Learning how to make it work in spite of challenges will come in handy for Benigni whose professional goal is to someday own her own boutique, a dream that arises from the entrepreneurial spirit she gets from her parents, who run their own auto repair business—dad works on the cars and mom takes care of the paperwork.
“I love accessories—purses, jewelry—you name it, so my boutique will feature plenty of those kinds of items. But right out of school I’d like to work for a large fashion company and eventually become a manager, to get a feel for it.”
Though Benigni does not have one favorite designer, she admits to having been “obsessed with anything Juicy Couture or Coach.” But as she’s grown, her tastes have expanded so that now she’s “learned to like a lot of different things.”
Benigni has also learned that the camera likes her, and she is featured in a variety of marketing materials for Immaculata, most recently participating in a photo shoot for Philadelphia Style magazine. “I used to model for a woman who made party dresses for little girls. I was so young at the time I don’t remember much about it, but I enjoy doing it now.”

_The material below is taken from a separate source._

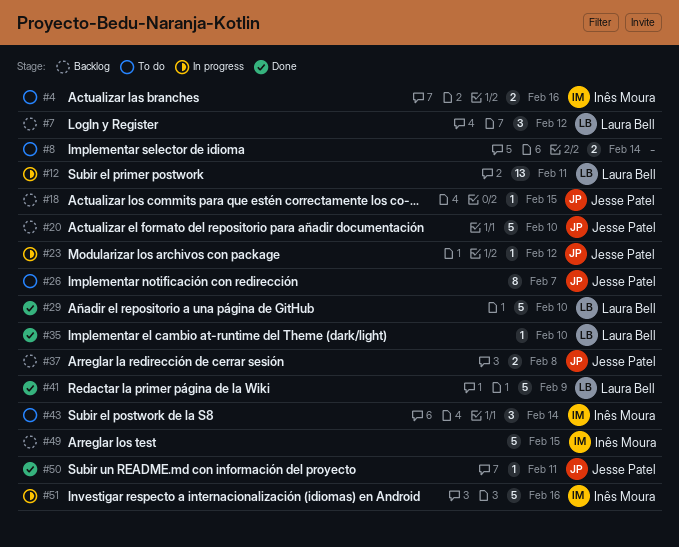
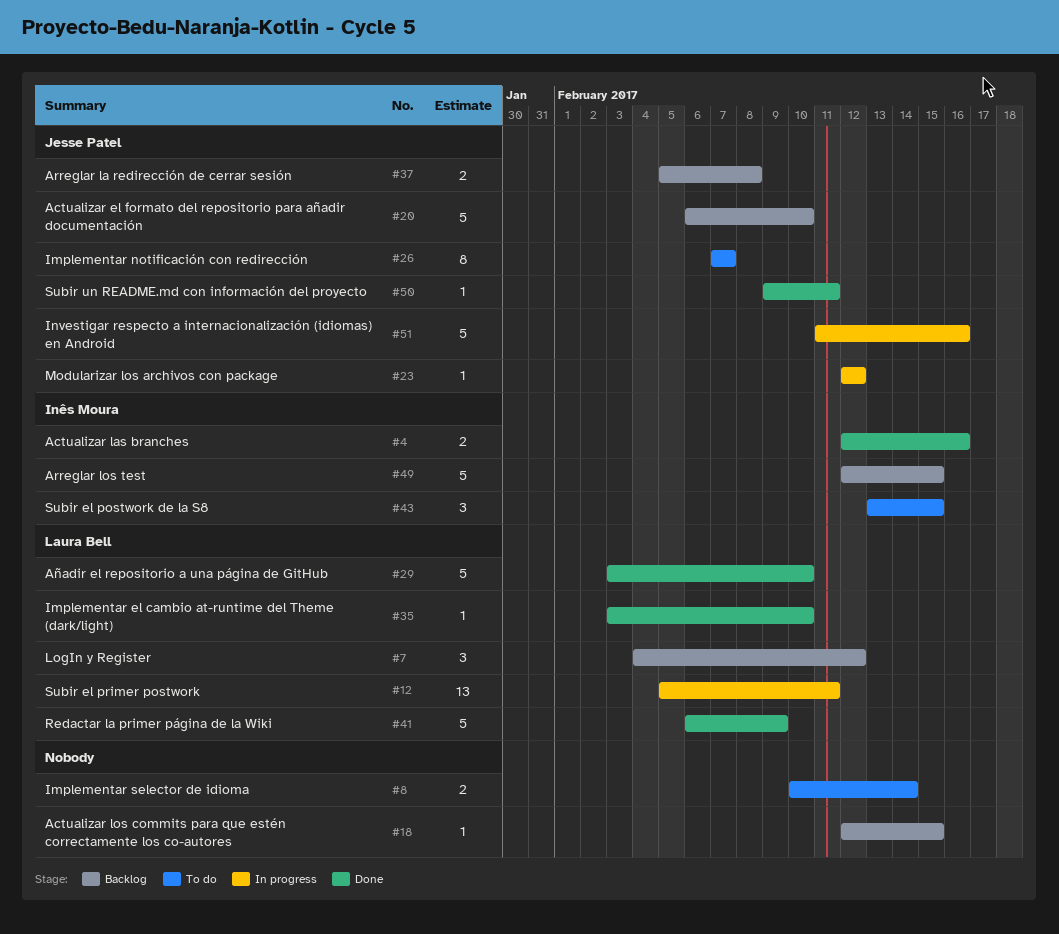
#4, status: To do -> Done
#18, owner: Jesse Patel -> none
#43, due: Feb 14 -> Feb 15
#51, owner: Inês Moura -> Jesse Patel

In case anyone thinks that being a fashion major means nothing but modeling and manicures, Benigni, whose 3.5 GPA has earned her academic recognition every semester, has some no-nonsense advice for incoming students. “Do your best and don’t limit yourself. You can do anything as long as you put your heart and your head into it. Keep an open mind and enjoy college because it goes by quickly. And make sure you make that time to study. In the end, studying until your brain hurts is worth it!”